**Try it:** When writing out the listing below, reproduce every word exactly and skip the pictures.

**Provided material:**
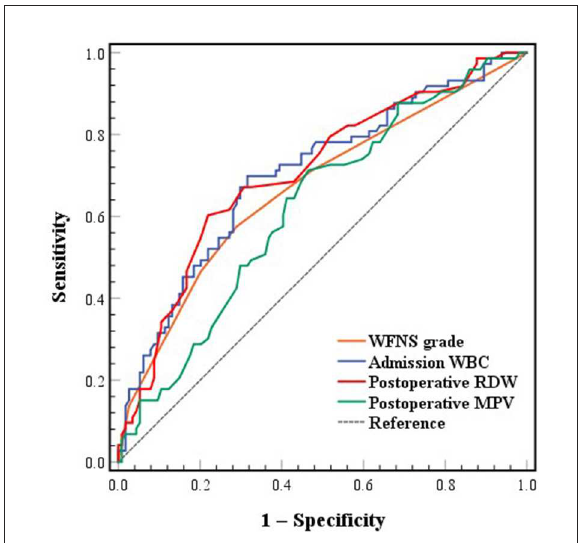
FIGURE2 ROC curves of WFNS grade, admission WBC, postoperative RDW and MPV associated with poor functional outcome at 3 months. ROC, receiver operating characteristic; WFNS, World Federation of Neurosurgical Societies; WBC, white blood cell; RDW, red blood cell distribution width; MPV, mean platelet volume.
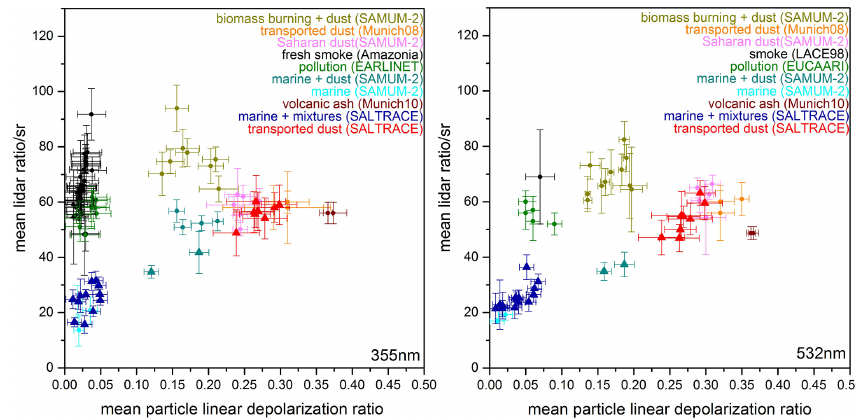
Figure 14. Aerosol classification at 355nm (left) and 532nm (right) based on the lidar ratio and the particle linear depolarization ratio. Mea- surements at 355nm were performed with the ground-based Raman polarization lidars POLIS (Ludwig-Maximilians-Universität München) and with PollyXT of the Leibniz Institute for Tropospheric Research. Measurements were conducted during SAMUM-2 in Cape Verde (Sa- haran dust, marine, marine and dust and biomass burning and dust; Groß et al., 2011b), in the framework of EARLINET in Leipzig, Germany (pollution; Illingworth et al., 2015), and in Munich, Germany (volcanic ash, transported dust; Groß et al., 2012; Wiegner et al., 2011), and in the Amazon Basin (fresh smoke; Baars et al.,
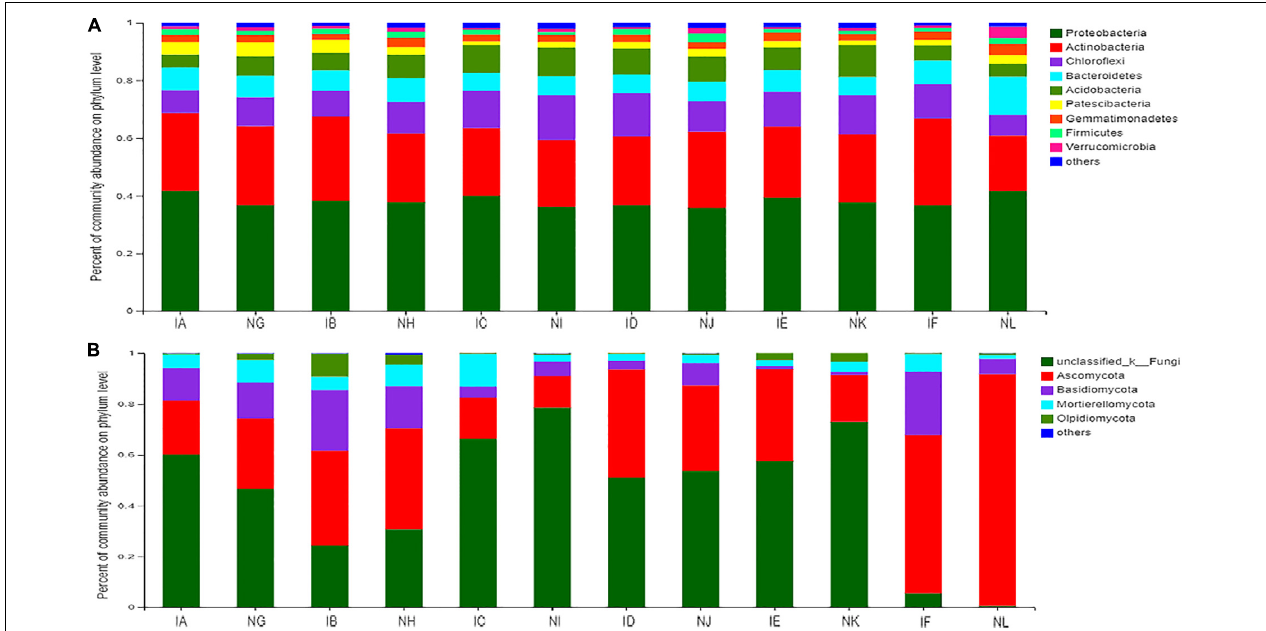
FIGURE 3 | (A) Comparison of taxonomic distributions of bacterial phyla between different concentrations of difenoconazole fungicide in T. controversa- infected and non-infected samples. IA ( T. controversa + 1.5% dose of difenoconazole), NG (control + 1.5% dose of difenoconazole), IB ( T. controversa + 3% dose of difenoconazole), NH (control + 3% dose of difenoconazole), IC ( T. controversa + 5% dose of difenoconazole), NI (control + 5% dose of difenoconazole), ID ( T. controversa + recommended dose of difenoconazole), NJ (control + recommended dose of difenoconazole), IE ( T. controversa + 1. 5 times dose of difenoconazole), NK (control + 1. 5 times dose of difenoconazole), IF ( T. controversa + no difenoconazole), and NL (control + no difenoconazole). The control indicates treatment with ddH 2 O. (B) Comparison of taxonomic distributions of fungal phyla between different concentrations of difenoconazole fungicide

**Result of this exercise:**
FIGURE2 ROC curves of WFNS grade, admission WBC, postoperative RDW and MPV associated with poor functional outcome at 3 months. ROC, receiver operating characteristic; WFNS, World Federation of Neurosurgical Societies; WBC, white blood cell; RDW, red blood cell distribution width; MPV, mean platelet volume.
Figure 14. Aerosol classification at 355nm (left) and 532nm (right) based on the lidar ratio and the particle linear depolarization ratio. Mea- surements at 355nm were performed with the ground-based Raman polarization lidars POLIS (Ludwig-Maximilians-Universität München) and with PollyXT of the Leibniz Institute for Tropospheric Research. Measurements were conducted during SAMUM-2 in Cape Verde (Sa- haran dust, marine, marine and dust and biomass burning and dust; Groß et al., 2011b), in the framework of EARLINET in Leipzig, Germany (pollution; Illingworth et al., 2015), and in Munich, Germany (volcanic ash, transported dust; Groß et al., 2012; Wiegner et al., 2011), and in the Amazon Basin (fresh smoke; Baars et al.,
FIGURE 3 | (A) Comparison of taxonomic distributions of bacterial phyla between different concentrations of difenoconazole fungicide in T. controversa- infected and non-infected samples. IA ( T. controversa + 1.5% dose of difenoconazole), NG (control + 1.5% dose of difenoconazole), IB ( T. controversa + 3% dose of difenoconazole), NH (control + 3% dose of difenoconazole), IC ( T. controversa + 5% dose of difenoconazole), NI (control + 5% dose of difenoconazole), ID ( T. controversa + recommended dose of difenoconazole), NJ (control + recommended dose of difenoconazole), IE ( T. controversa + 1. 5 times dose of difenoconazole), NK (control + 1. 5 times dose of difenoconazole), IF ( T. controversa + no difenoconazole), and NL (control + no difenoconazole). The control indicates treatment with ddH 2 O. (B) Comparison of taxonomic distributions of fungal phyla between different concentrations of difenoconazole fungicide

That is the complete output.